The module scikits.talkbox contains some C code for Levinson-Durbin recursion. Unfortunately, this code does not work in recent versions of Python, and I'd like to replace it with a pure-Python implementation. (Speed is not an issue, so long as it works.)
The docstring of the broken C function reads:
Levinson-Durbin recursion, to efficiently solve symmetric linear systems
with toeplitz structure.
Parameters
----------
r : array-like
input array to invert (since the matrix is symmetric Toeplitz, the
corresponding pxp matrix is defined by p items only). Generally the
autocorrelation of the signal for linear prediction coefficients
estimation. The first item must be a non zero real, and corresponds
to the autocorelation at lag 0 for linear prediction.
order : int
order of the recursion. For order p, you will get p+1 coefficients.
axis : int, optional
axis over which the algorithm is applied. -1 by default.
Returns
-------
a : array-like
the solution of the inversion (see notes).
e : array-like
the prediction error.
k : array-like
reflection coefficients.
Notes
-----
Levinson is a well-known algorithm to solve the Hermitian toeplitz
equation: ::
_ _
-R[1] = R[0] R[1] ... R[p-1] a[1]
: : : : :
: : : _ * :
-R[p] = R[p-1] R[p-2] ... R[0] a[p]
with respect to a. Using the special symmetry in the matrix, the inversion
can be done in O(p^2) instead of O(p^3).
Only double argument are supported: float and long double are internally
converted to double, and complex input are not supported at all.

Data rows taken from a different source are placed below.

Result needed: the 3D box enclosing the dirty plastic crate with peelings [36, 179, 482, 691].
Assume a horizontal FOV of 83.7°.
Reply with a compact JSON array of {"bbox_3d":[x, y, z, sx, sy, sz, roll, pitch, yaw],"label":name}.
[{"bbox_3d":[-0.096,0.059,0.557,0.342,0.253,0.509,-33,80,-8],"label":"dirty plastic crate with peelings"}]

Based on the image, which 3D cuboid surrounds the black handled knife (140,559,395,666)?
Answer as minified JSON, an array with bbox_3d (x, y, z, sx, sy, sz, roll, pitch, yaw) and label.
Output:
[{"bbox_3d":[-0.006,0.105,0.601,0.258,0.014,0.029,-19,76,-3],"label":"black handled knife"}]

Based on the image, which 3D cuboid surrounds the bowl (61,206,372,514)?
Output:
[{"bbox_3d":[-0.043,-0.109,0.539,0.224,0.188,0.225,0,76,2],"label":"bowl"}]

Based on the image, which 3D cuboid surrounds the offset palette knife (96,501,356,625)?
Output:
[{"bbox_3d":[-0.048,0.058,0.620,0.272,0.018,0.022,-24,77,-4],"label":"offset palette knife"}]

I see that there's a function scipy.linalg.solve_toeplitz
which looks like what I want. However, it gives no way to specify the order, and takes a tuple of arrays as input.

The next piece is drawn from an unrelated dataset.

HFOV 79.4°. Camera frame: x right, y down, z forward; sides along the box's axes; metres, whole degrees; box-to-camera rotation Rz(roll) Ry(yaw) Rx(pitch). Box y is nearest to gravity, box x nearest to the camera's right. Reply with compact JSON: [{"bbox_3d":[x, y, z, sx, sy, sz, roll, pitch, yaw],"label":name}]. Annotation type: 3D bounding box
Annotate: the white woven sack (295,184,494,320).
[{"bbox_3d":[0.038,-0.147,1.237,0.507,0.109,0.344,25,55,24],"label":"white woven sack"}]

I admit I'm somewhat out of my depth here, and don't fully understand what this code is supposed to do. Is there an easy way to replace a call to the broken C function with Numpy's solve_toeplitz
?
The scikits.talkbox
package also includes a module called py_lpc
, which contains a pure-Python implementation of the LPC estimation. It's not too difficult to adapt this.
def lpc2(signal, order):
"""Compute the Linear Prediction Coefficients.
Return the order + 1 LPC coefficients for the signal. c = lpc(x, k) will
find the k+1 coefficients of a k order linear filter:
xp[n] = -c[1] * x[n-2] - ... - c[k-1] * x[n-k-1]
Such as the sum of the squared-error e[i] = xp[i] - x[i] is minimized.
Parameters
----------
signal: array_like
input signal
order : int
LPC order (the output will have order + 1 items)"""
order = int(order)
if signal.ndim > 1:
raise ValueError("Array of rank > 1 not supported yet")
if order > signal.size:
raise ValueError("Input signal must have a lenght >= lpc order")
if order > 0:
p = order + 1
r = np.zeros(p, signal.dtype)
# Number of non zero values in autocorrelation one needs for p LPC
# coefficients
nx = np.min([p, signal.size])
x = np.correlate(signal, signal, 'full')
r[:nx] = x[signal.size-1:signal.size+order]
phi = np.dot(sp.linalg.inv(sp.linalg.toeplitz(r[:-1])), -r[1:])
return np.concatenate(([1.], phi)), None, None
else:
return np.ones(1, dtype = signal.dtype), None, None
This inverts the matrix without using any of the special Toeplitz properties, making it significantly slower, but works without any C code.